Très bien ficelé, le livre évite l’écueil des recettes toutes prêtes trop courantes dans ce type de littérature. D’ailleurs, il n’y a pas de recettes, seulement des principes et un chemin jalonné de passages obligés assortis d’un long travail de préparation. Pour nous accompagner tout au long de ce parcours et des étapes de la préparation, Didier Chambaretaud illustre chaque étape par des exemples issus de… TED et synthétise les séquences à l’aide d’acronymes assez barbares.
Les étapes d’une présentation réussie
Comme pour une entreprise, un journaliste, une présentation commencera toujours lors de la préparation par une question (ou deux). Quoi et Pourquoi ? Principe fondamental de la communication, le pourquoi est le cœur de votre intervention et ce qui en fera la force de conviction. Au même titre que l’on ne vend pas un produit, mais une expérience, de la définition de l’enjeu de votre intervention découlera le reste. Pour vous convaincre de l’importance du pourquoi, Didier Chambaretaud s’appuie sur la fameuse vidéo de Simon Sinek, postée sur ce blog il y a plusieurs années.

:::::

Consigne:
Citez intégralement, s'il vous plaît, l'extrait sur la préparation d'une présentation, sans en modifier un seul mot.

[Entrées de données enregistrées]
:::::

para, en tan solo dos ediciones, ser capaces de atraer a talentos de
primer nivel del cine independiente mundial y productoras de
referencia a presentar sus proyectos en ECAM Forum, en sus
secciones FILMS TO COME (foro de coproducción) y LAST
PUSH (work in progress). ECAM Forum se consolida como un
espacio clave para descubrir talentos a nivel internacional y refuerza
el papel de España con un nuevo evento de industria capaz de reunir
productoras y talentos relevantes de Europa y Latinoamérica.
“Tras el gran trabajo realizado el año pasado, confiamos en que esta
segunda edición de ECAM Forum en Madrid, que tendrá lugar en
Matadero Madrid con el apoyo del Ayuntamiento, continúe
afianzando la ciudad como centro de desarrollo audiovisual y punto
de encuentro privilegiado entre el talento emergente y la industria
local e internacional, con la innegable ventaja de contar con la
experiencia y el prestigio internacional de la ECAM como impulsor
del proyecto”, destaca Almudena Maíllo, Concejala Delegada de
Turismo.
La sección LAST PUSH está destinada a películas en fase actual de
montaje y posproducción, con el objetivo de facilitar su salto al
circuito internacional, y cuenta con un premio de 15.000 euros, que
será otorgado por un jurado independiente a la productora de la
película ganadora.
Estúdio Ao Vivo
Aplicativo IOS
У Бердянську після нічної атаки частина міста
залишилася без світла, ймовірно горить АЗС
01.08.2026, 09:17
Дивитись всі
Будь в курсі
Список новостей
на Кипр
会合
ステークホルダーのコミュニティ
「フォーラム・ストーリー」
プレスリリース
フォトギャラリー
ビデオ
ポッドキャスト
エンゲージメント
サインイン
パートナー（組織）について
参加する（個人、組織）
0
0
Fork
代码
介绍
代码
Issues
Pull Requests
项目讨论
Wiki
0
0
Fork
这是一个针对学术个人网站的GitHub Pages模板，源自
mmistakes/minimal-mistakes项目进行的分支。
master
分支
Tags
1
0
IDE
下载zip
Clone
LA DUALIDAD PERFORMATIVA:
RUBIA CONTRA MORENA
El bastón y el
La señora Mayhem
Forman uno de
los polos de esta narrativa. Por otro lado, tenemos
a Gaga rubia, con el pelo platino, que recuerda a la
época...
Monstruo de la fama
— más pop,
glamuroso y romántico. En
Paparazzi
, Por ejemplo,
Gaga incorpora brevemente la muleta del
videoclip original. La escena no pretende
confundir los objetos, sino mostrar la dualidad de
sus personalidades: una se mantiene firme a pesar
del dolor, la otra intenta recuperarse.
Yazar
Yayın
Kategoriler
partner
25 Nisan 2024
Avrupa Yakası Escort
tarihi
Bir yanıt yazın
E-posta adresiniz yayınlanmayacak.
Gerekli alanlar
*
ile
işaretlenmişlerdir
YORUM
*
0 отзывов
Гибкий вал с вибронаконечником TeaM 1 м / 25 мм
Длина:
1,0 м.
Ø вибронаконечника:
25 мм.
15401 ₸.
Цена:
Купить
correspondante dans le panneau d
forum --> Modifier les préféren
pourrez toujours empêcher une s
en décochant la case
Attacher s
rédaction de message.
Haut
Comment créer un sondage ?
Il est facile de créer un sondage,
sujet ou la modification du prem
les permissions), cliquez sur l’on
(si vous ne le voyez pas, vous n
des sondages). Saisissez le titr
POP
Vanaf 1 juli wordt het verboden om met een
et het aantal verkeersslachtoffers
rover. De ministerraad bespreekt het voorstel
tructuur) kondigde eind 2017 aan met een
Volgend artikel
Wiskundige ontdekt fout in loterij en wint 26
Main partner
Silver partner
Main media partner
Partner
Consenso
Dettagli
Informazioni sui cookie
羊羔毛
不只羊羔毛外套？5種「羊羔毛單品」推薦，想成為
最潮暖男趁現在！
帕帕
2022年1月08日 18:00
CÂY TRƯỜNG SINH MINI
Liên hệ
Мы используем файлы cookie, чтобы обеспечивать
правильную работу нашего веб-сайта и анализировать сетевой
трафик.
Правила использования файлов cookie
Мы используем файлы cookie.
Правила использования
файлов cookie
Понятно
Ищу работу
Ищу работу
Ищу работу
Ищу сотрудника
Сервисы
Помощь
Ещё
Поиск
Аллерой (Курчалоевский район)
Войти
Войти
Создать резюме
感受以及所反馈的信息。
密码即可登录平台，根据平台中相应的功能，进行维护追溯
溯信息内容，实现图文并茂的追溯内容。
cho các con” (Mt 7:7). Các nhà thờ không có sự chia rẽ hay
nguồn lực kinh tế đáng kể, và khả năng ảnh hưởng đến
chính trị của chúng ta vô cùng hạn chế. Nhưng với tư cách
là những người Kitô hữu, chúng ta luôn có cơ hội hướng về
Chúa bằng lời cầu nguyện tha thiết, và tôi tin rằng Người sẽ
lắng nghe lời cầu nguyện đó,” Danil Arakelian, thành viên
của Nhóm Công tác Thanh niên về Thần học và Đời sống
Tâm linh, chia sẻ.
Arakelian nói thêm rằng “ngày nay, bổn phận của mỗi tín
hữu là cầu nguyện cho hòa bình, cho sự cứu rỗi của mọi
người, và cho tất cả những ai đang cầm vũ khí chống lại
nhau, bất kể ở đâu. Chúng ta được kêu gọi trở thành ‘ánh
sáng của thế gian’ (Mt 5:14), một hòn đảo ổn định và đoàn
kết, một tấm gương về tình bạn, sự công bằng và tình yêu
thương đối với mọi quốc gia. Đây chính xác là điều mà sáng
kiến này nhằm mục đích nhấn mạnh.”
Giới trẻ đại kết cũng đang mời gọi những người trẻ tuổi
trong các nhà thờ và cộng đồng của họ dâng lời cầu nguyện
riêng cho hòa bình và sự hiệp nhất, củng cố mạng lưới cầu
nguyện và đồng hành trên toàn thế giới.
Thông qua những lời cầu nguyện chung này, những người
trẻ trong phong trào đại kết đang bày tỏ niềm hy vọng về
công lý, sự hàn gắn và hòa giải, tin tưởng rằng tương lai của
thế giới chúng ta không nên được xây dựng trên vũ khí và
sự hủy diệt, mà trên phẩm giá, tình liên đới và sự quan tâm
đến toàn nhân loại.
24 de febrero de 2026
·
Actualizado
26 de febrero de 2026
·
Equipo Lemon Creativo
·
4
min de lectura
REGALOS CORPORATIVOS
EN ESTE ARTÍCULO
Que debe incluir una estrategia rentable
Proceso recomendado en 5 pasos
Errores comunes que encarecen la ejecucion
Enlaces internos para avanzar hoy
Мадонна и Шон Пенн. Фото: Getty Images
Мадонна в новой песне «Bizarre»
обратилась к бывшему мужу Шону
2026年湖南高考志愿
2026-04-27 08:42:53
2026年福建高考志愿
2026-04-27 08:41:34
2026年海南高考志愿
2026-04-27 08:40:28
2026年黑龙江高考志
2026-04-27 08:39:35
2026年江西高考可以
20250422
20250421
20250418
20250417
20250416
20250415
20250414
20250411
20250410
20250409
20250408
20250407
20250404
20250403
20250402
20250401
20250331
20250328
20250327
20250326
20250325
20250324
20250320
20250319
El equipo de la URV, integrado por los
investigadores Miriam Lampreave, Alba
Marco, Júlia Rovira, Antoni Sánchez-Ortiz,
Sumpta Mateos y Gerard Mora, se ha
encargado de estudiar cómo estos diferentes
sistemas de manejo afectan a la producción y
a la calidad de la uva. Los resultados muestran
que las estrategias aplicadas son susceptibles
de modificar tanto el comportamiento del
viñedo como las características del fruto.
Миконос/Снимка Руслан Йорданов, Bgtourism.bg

:::::

Solution proposée:
Très bien ficelé, le livre évite l’écueil des recettes toutes prêtes trop courantes dans ce type de littérature. D’ailleurs, il n’y a pas de recettes, seulement des principes et un chemin jalonné de passages obligés assortis d’un long travail de préparation. Pour nous accompagner tout au long de ce parcours et des étapes de la préparation, Didier Chambaretaud illustre chaque étape par des exemples issus de… TED et synthétise les séquences à l’aide d’acronymes assez barbares.
Les étapes d’une présentation réussie
Comme pour une entreprise, un journaliste, une présentation commencera toujours lors de la préparation par une question (ou deux). Quoi et Pourquoi ? Principe fondamental de la communication, le pourquoi est le cœur de votre intervention et ce qui en fera la force de conviction. Au même titre que l’on ne vend pas un produit, mais une expérience, de la définition de l’enjeu de votre intervention découlera le reste. Pour vous convaincre de l’importance du pourquoi, Didier Chambaretaud s’appuie sur la fameuse vidéo de Simon Sinek, postée sur ce blog il y a plusieurs années.